Birmingham Canal Navigations - more miles of waterway than Venice

Living History

Birmingham Canal Navigations - more miles of waterway than Venice

The city of Birmingham has 35 miles of canals, which is a longer network than that of Venice. A legacy of the area's unique industrial history, they're now enjoyed by walkers, cyclists, and narrowboat leisure users.

The full Birmingham Canal Navigations network (BCN) was a system of canals connecting Birmingham, Wolverhampton, and the eastern part of the Black Country, linked to the rest of the English canal system at several junctions. At its working peak, the BCN contained about 160 miles of canals, today just over 100 miles are navigable.

Most of the British canals were built in the 1700s and 1800s. At its height the BCN had more than 170 miles of them, carrying supplies by the traditional narrowboats to and from factories and into trading areas.

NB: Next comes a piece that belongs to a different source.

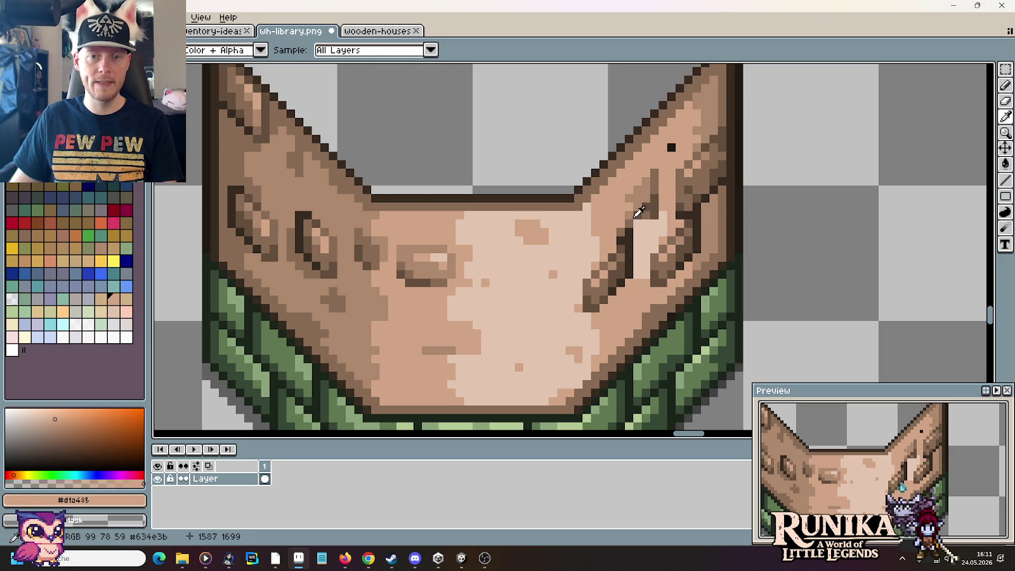
Step: Eyedrop the darker crack brown and select the dark vertical crack on the right wing
{"action": "key", "text": "alt"}
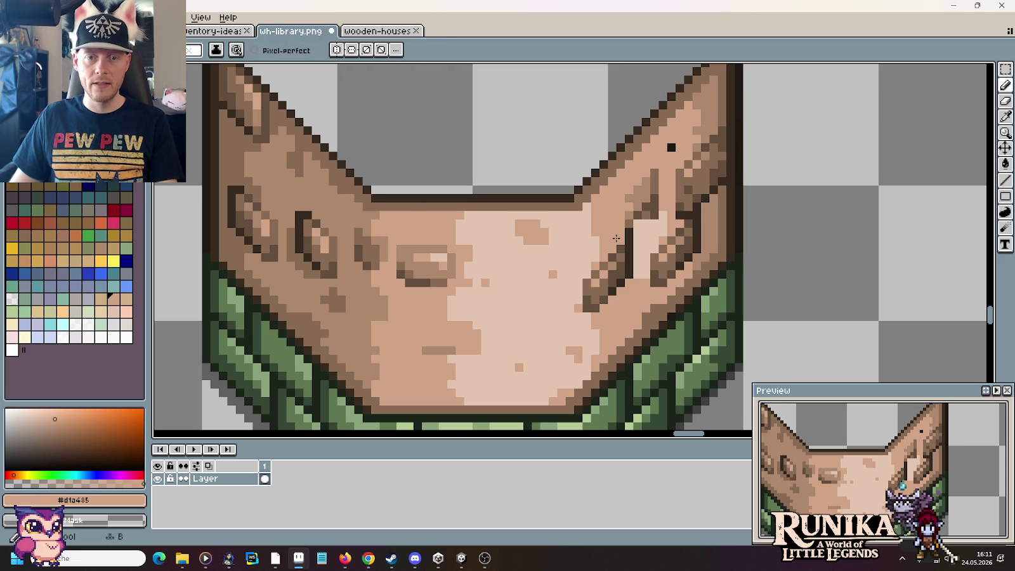
{"action": "key", "text": "alt"}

One of the first to be built was the Duke of Bridgewater's Canal, which was finished in 1761, and which carried the Duke's coal from inside the mines of Worsley, to Manchester, 15 miles away.

Much of the engineering work for the Birmingham network was planned and supervised by James Brindley, one of the most notable engineers of the 18th century. He worked on six canal projects in the Midlands, and is commemorated in the new development area around the canals known as Brindley Place..

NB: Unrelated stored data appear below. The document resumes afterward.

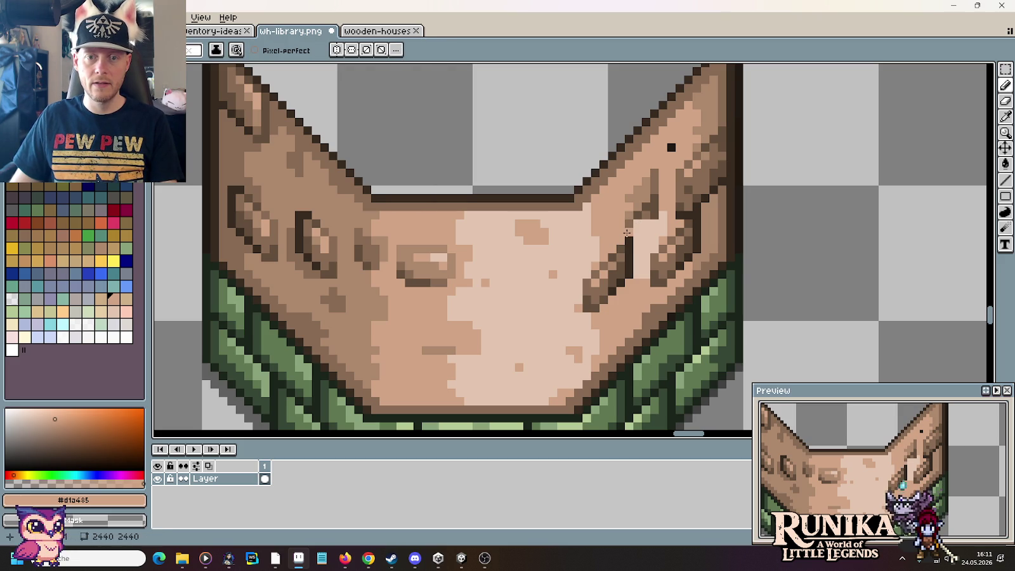
{"action": "key", "text": "alt"}
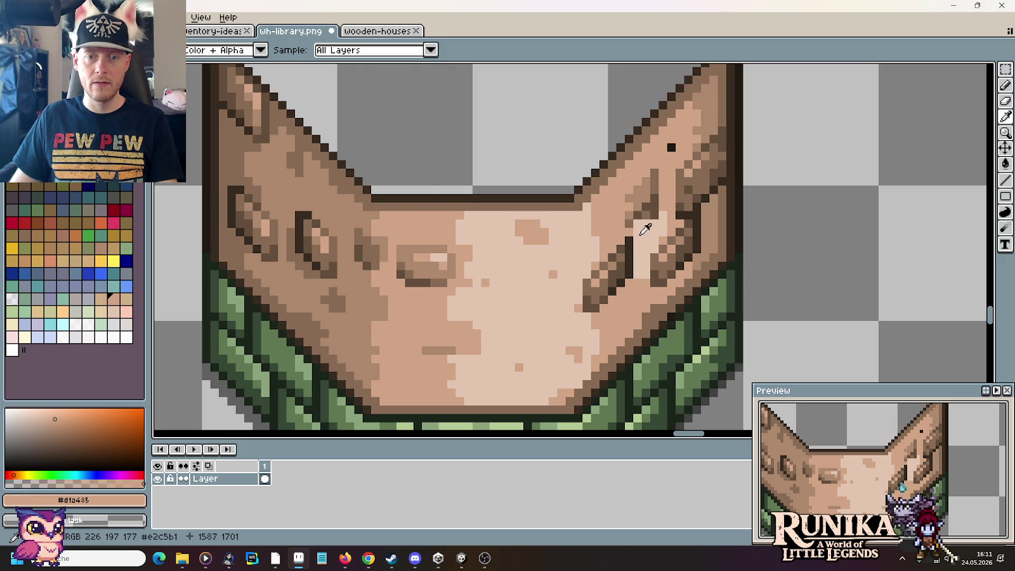
{"action": "key", "text": "alt"}
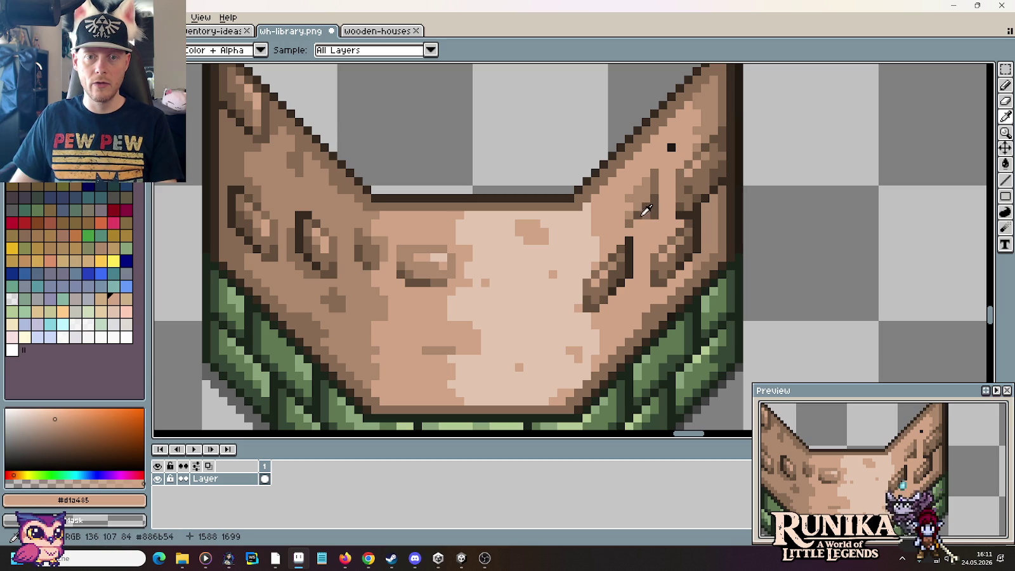
{"action": "left_click", "coordinate": [640, 222], "text": "alt"}
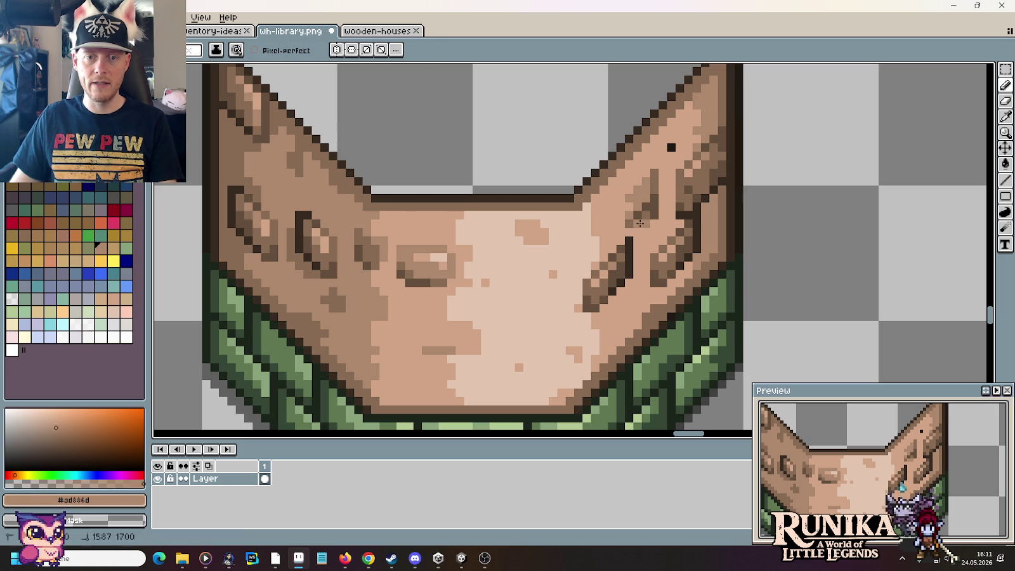
{"action": "left_click", "coordinate": [652, 224], "text": "alt"}
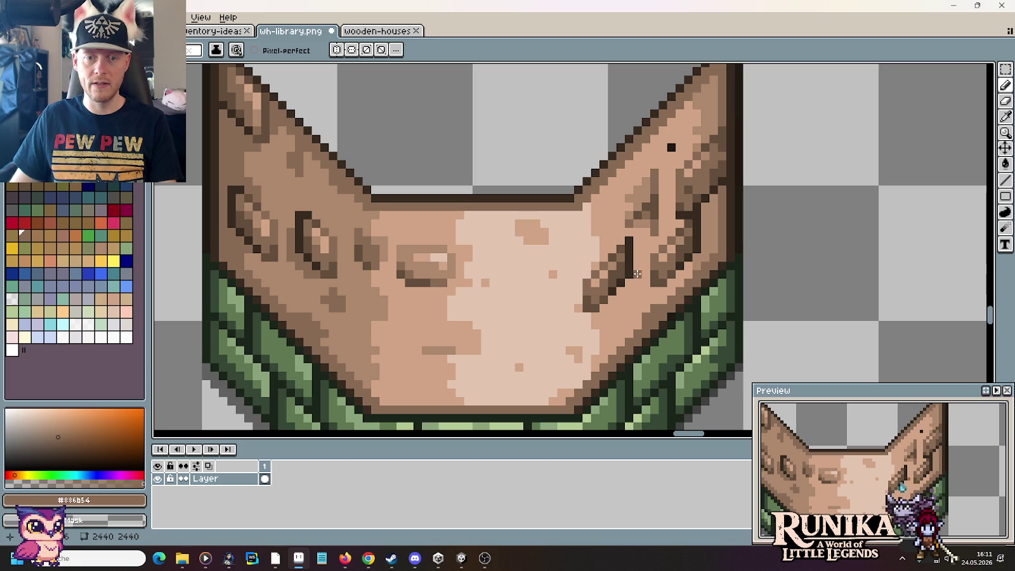
{"action": "key", "text": "m"}
{"action": "mouse_move", "coordinate": [639, 230]}
{"action": "left_mouse_down"}
{"action": "mouse_move", "coordinate": [587, 308]}
{"action": "mouse_move", "coordinate": [645, 266]}
{"action": "left_mouse_up"}
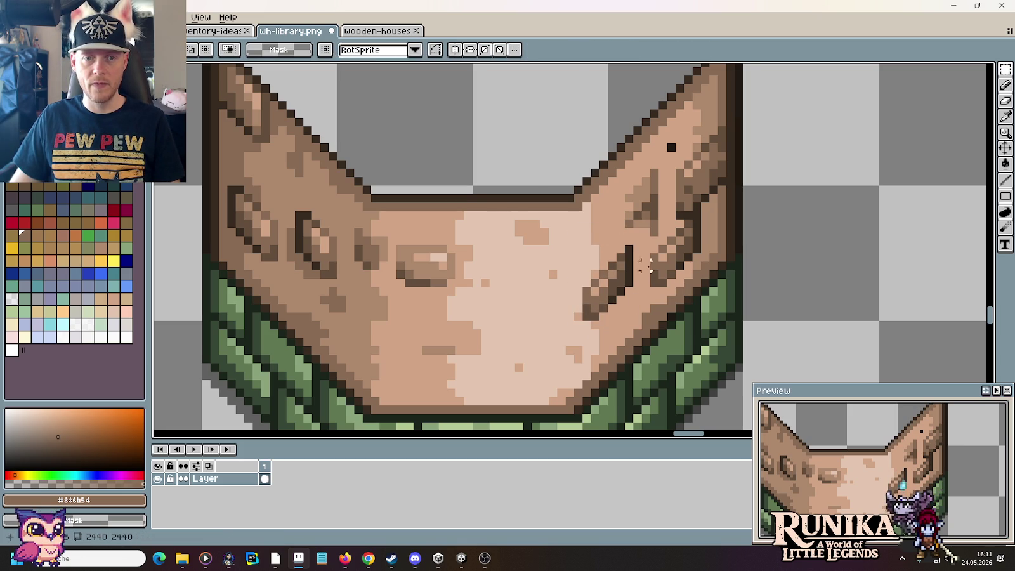
Step: Revert the rotated crack to a vertical bar, deselect, and trial a lighter repaint before undoing it
{"action": "key", "text": "ctrl+z"}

After the Bridgewater Canal, next to be built was the Birmingham and Fazeley Canal, from Birmingham to Tamworth, in 1784. The Birmingham Canal Company subsequently merged with the Birmingham and Fazeley Canal Company, and became known as the Birmingham Canal Navigations from 1794, as the network was expanded.

For 170 years the canal system was bustling with working activity. At their height, it was so busy that gas lighting was installed beside the locks to permit round-the-clock operation. Boats were built without cabins for maximum carrying capacity, and a near-tidal effect was produced as swarms of narrowboats converged on the Black Country collieries at the same time every day.

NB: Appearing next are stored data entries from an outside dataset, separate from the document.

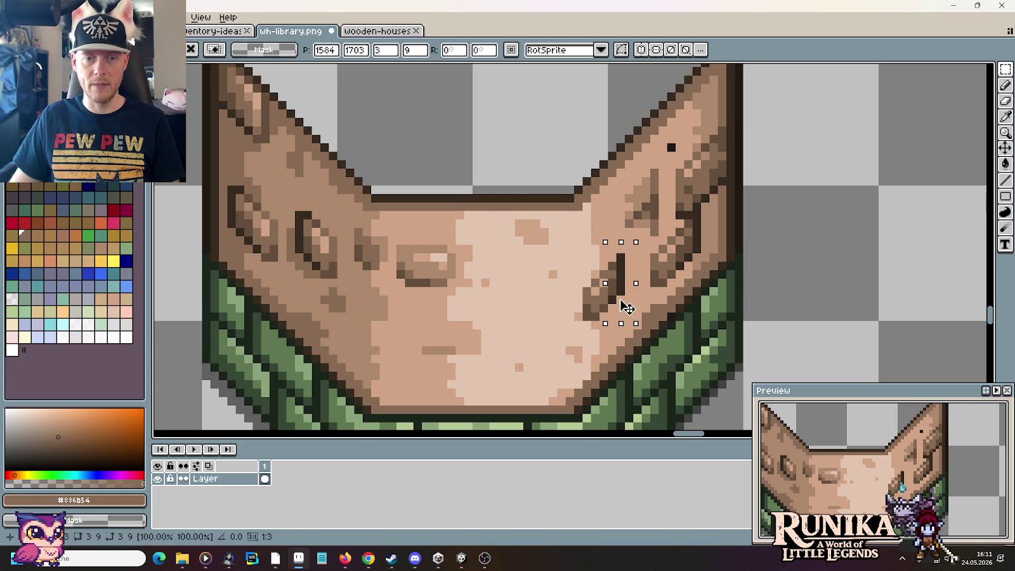
{"action": "key", "text": "ctrl+d"}
{"action": "key", "text": "i"}
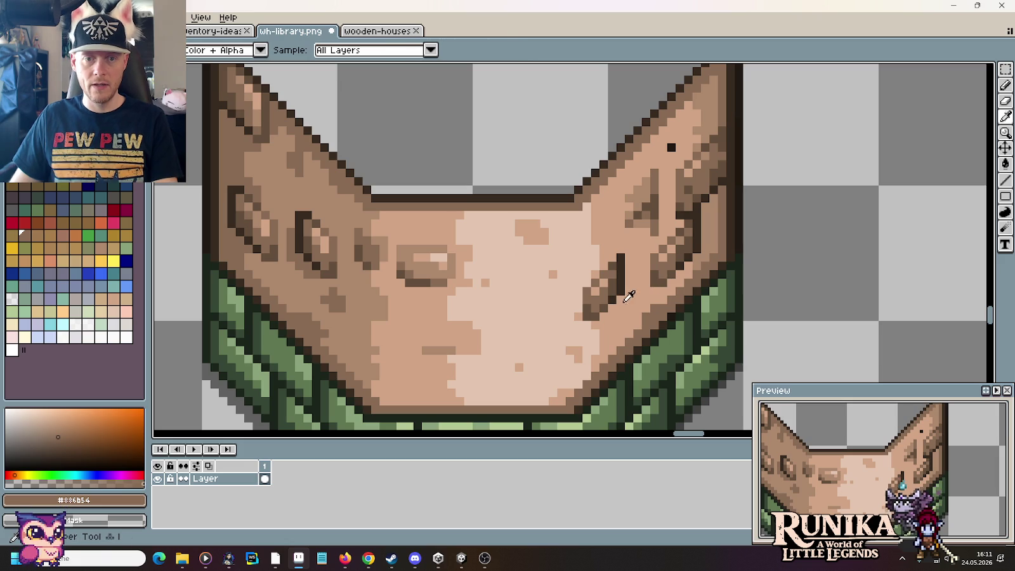
{"action": "left_click", "coordinate": [615, 284]}
{"action": "key", "text": "b"}
{"action": "left_click_drag", "start_coordinate": [620, 294], "coordinate": [620, 260]}
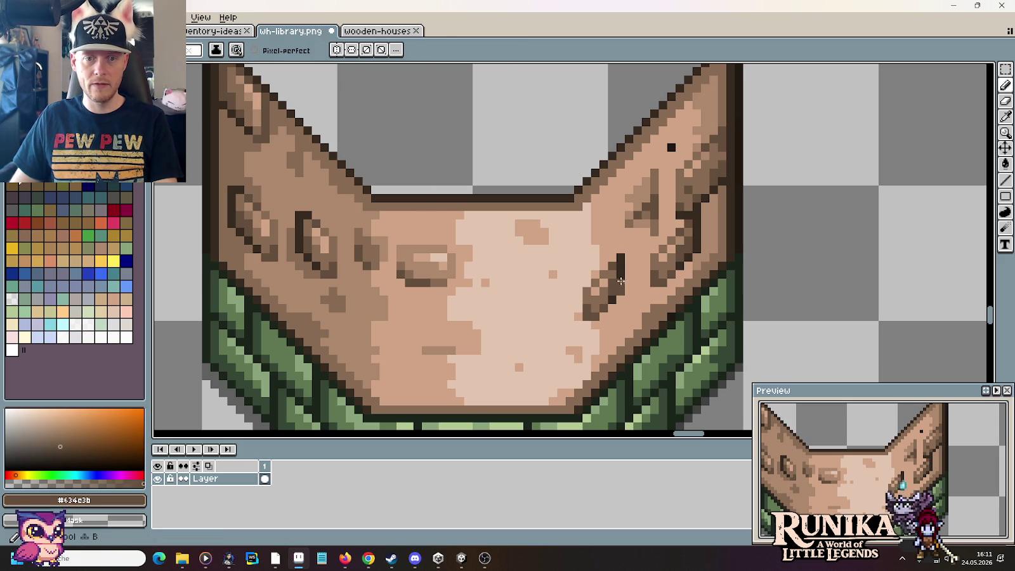
{"action": "key", "text": "ctrl+z"}
Step: Repaint the crack using mid-tone brown, darker brown and light tan sampled from the wall
{"action": "key", "text": "i"}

Although profitable, the canals were costly to build and maintain. In the 1820s engineer Thomas Telford was employed to inspect Birmingham's canals, which had severe maintenance problems. He suggested an overhaul of the canal system, which included the straightening of many canals.

As canalside industries declined, and railways and roads took over the long distance transportation of goods, use of the canals decreased. By 1980 all commercial traffic had stopped, and over the years much of the canal network fell into disrepair. Its leisure and urban renewal potential was then recognised, and many have since been restored and their surroundings improved. In the centre of Birmingham, the BCN network had its focus in Gas Street Basin, where regeneration now means old meets new, and the canalside around this attractive heritage location are lined with bars, pubs and modern buildings with some of the traditional narrow boats moored here, setting the scene for industrial heritage meeting modern metropolitan living.